In this project two novel findings have been made regarding the formation of CA. Firstly, repair of DNA damage generated by 125I decay leads to CA that involved the damaged chromosome as well as undamaged chromosomes. This indicates that CA can be formed by a single DSB e.g. by lesion-nonlesion interactions. Such a mechanism is quite controversial in view of overwhelming evidence that two hits are required to form CA. Secondly, elucidation of the 3-D distribution of chromosomes in interphase nuclei of mammalian cells revealed that the positioning of gene rich and gene poor chromosomes predicts the outcome of CA in X-irradiated lymphocytes. This provides for the first time evidence for the correctness of the proposed nuclear model. Moreover, analysis of X-ray induced CA also showed non-random interactions between other pairs of chromosomes.

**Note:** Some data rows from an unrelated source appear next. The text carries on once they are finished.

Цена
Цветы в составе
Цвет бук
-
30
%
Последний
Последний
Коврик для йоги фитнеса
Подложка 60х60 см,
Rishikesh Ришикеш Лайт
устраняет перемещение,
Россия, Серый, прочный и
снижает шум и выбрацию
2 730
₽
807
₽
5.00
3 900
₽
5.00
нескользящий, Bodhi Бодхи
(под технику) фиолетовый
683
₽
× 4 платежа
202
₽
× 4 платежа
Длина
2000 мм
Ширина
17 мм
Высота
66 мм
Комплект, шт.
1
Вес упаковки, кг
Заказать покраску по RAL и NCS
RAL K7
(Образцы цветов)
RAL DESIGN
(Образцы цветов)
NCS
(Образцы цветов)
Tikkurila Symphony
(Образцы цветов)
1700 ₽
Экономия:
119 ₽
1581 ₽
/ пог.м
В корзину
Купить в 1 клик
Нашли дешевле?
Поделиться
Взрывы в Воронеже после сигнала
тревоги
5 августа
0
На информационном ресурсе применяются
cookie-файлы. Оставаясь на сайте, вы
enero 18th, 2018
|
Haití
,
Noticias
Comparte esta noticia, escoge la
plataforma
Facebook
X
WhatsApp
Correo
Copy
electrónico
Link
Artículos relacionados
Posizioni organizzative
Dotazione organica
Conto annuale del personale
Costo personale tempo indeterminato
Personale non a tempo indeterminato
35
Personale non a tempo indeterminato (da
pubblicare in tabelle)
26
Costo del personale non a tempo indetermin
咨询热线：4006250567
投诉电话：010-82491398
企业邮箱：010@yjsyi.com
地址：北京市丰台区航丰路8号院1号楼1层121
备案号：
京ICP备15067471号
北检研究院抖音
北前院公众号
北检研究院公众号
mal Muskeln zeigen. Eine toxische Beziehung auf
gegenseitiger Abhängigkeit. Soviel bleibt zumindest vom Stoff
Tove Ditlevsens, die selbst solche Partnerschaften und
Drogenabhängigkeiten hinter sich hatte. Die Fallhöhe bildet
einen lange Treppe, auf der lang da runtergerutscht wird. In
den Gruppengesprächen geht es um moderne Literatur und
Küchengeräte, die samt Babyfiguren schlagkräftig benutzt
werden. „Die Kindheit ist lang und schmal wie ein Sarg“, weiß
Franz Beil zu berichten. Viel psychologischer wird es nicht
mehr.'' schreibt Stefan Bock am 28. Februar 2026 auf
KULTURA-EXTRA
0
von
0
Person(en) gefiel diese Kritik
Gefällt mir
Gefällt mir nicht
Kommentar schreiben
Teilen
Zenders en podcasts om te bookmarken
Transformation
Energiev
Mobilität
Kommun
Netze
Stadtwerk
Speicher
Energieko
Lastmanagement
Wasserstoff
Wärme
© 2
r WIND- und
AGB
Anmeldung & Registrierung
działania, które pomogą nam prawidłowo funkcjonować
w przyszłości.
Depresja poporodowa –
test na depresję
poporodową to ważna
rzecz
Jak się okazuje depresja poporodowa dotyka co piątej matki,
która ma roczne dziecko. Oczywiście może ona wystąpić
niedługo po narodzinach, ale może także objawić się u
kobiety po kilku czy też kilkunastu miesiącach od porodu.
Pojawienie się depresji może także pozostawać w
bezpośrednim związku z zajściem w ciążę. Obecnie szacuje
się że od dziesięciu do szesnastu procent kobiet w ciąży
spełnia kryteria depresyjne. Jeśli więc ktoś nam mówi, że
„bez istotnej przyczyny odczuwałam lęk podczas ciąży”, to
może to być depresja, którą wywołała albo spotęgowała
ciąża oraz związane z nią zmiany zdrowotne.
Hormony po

Although we found that IR does not induce global changes in nuclear organisation of chromatin, it induces local changes in chromatin involving heterochromatin. The current hypothesis is that this redistribution of hetero-chromatic regions is part of a stress response. Accumulating evidence was generated that radiosensitivity affects the length of the telomeres (ends of chromosomes) and vice versa, e.g. that shortening of telomeres leads to radiosensitivity. This observation was made both in vitro studies as well as in vivo and mechanistic studies revealed that structural chromosomal alterations and repair defects may affect telomeres stability. Experiments with human lymphocytes provided direct evidence that the frequencies and types of CA after radiation are modulated by cell cycle checkpoints and apoptosis.
Our results point to two different mechanisms that might be of direct relevance to genetic effects of IR. Firstly, DSB might be repaired by lesion-nonlesion interactions suggesting that under certain conditions (e.g. possibly depending on the complexity of the damage) a single DSB may give rise to translocations. Secondly, detailed analysis of the formation of CA provided direct experimental evidence that proximity of chromosomes in the interphase nucleus leads to preferential exchanges between these chromosomes. We consider this as an important direction of research for future radiobiology. The relevance of nuclear organisation with respect to cancer was recently demonstrated by Haigis et al (Nature Genetics 33 (2003), 33) showing that changes in spatial organisation of DNA sequences by translocation, affect the frequency of LOH for tumour suppressor genes. It is obvious that this could be an alternative mechanism by which radiation can lead to cancer.
Regarding both the novel findings as well as the number of publications (in total 68), the project has been very successful and this demonstrates that the high-resolution molecular cytogenetics of metaphase chromosomes in concert with interphase cytogenetics provides powerful tools to address key questions in radiation protection also in the future. Concepts and results of this project will be implicated in future research such as the EU sponsored integrated project RISC-RAD.